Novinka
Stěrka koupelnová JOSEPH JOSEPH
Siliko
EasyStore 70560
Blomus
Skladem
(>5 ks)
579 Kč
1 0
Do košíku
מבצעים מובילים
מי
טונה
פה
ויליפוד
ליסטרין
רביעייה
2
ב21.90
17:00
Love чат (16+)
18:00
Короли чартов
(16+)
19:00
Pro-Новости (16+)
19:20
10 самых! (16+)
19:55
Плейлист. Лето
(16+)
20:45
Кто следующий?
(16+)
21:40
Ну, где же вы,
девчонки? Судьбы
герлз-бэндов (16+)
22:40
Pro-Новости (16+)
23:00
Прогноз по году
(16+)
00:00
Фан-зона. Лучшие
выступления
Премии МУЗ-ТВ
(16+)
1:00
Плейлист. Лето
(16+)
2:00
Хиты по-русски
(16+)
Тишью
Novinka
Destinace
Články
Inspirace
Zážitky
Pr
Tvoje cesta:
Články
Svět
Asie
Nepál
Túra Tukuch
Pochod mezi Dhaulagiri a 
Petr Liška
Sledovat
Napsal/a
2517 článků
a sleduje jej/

----------------------------------------

» **What to produce**
Write out every one of the lines above word for word, in the same order.

» **Result for this exercise**
Novinka
Stěrka koupelnová JOSEPH JOSEPH
Siliko
EasyStore 70560
Blomus
Skladem
(>5 ks)
579 Kč
1 0
Do košíku
מבצעים מובילים
מי
טונה
פה
ויליפוד
ליסטרין
רביעייה
2
ב21.90
17:00
Love чат (16+)
18:00
Короли чартов
(16+)
19:00
Pro-Новости (16+)
19:20
10 самых! (16+)
19:55
Плейлист. Лето
(16+)
20:45
Кто следующий?
(16+)
21:40
Ну, где же вы,
девчонки? Судьбы
герлз-бэндов (16+)
22:40
Pro-Новости (16+)
23:00
Прогноз по году
(16+)
00:00
Фан-зона. Лучшие
выступления
Премии МУЗ-ТВ
(16+)
1:00
Плейлист. Лето
(16+)
2:00
Хиты по-русски
(16+)
Тишью
Novinka
Destinace
Články
Inspirace
Zážitky
Pr
Tvoje cesta:
Články
Svět
Asie
Nepál
Túra Tukuch
Pochod mezi Dhaulagiri a 
Petr Liška
Sledovat
Napsal/a
2517 článků
a sleduje jej/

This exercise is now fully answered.